Luis Molina-Pantin: ‘Modus Operandi’

Holland Cotter, New York Times, July 25, 2013

Luis Molina-Pantin’s photographs of Disney-esque drug-baron mansions in Colombia are standouts at the International Center of Photography’s 2013 triennial, and it’s good to get a larger context for that work in his solo at Henrique Faria. Born in Geneva in 1969, and living in Caracas, Venezuela, Mr. Molina-Pantin specializes in images that simultaneously project and undercut illusions of confident power.

A series of more than two dozen color still-life photos consists of images of piggy banks handed out by Venezuelan banks. Each is cleverly designed to advertise a corporate logo, yet by the time Mr. Molina-Pantin finished the series in 2011, the logos were obsolete: most of the banks had failed. In a 1997 series, “Immobilia,” what look like art-crammed luxury apartments are in reality television soap-opera sets. And a mural-like image of a tropical paradise that covers one of Henrique Faria’s walls is largely pieced together from home-and-garden magazine covers.

In an interview with the art historian Gabriela Rangel in the exhibition brochure, Mr. Molina-Pantin says his work is in some ways an attempt to turn the tables on a standard documentary fixation on South American violence and poverty. Instead, in an adventurous photojournalist mode, he takes clandestine pictures of the rich.
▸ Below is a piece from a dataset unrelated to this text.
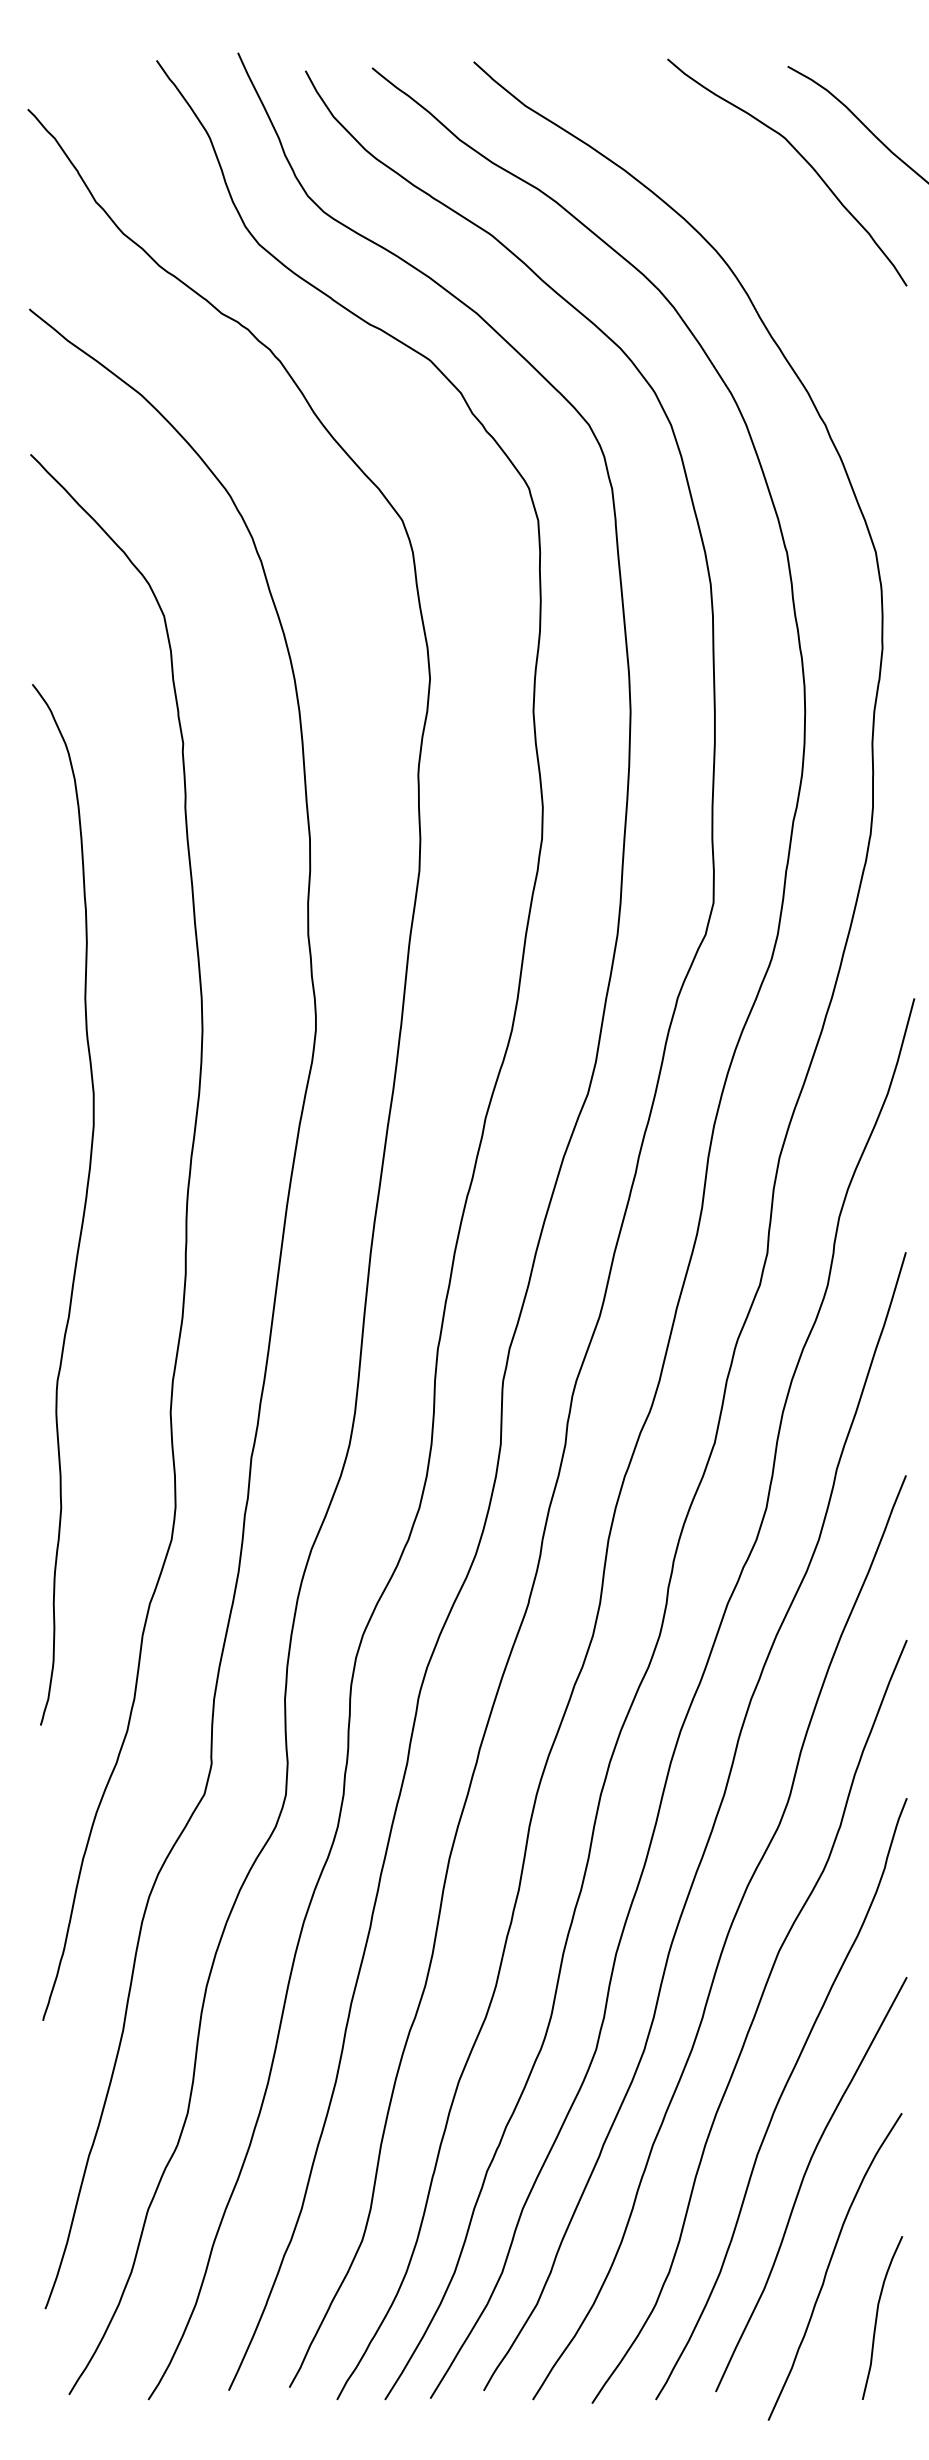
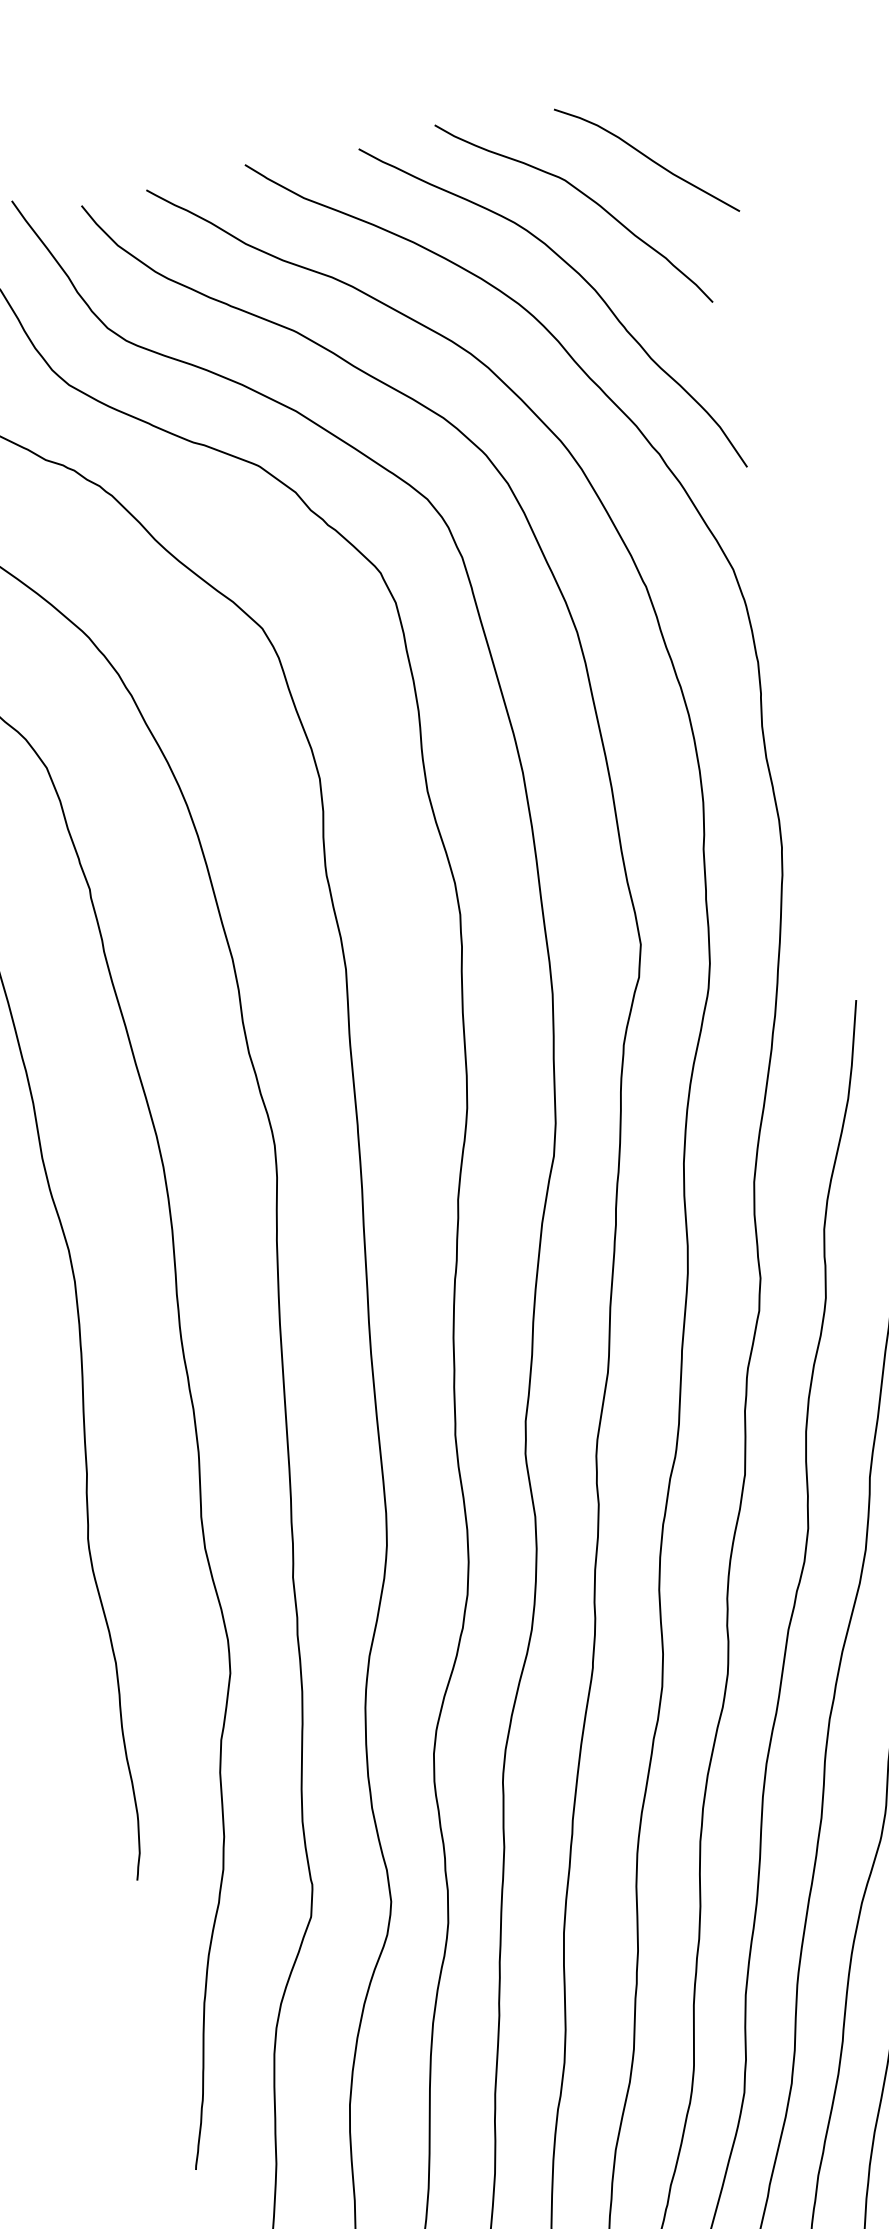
curve: (782, 237) -> (581, 278), added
To shoot the heavily guarded Colombian narco-architecture he posed as a real estate worker. And he used a hidden camera to photograph the back offices of some of New York City’s leading art galleries, Gagosian and Mary Boone among them. With their pristine look-alike décor — floor-to-ceiling shelves of black-bound artist files; young workers glued to computers — the offices look like a combination of accounting firms and high-concept mortuaries, with no art in sight.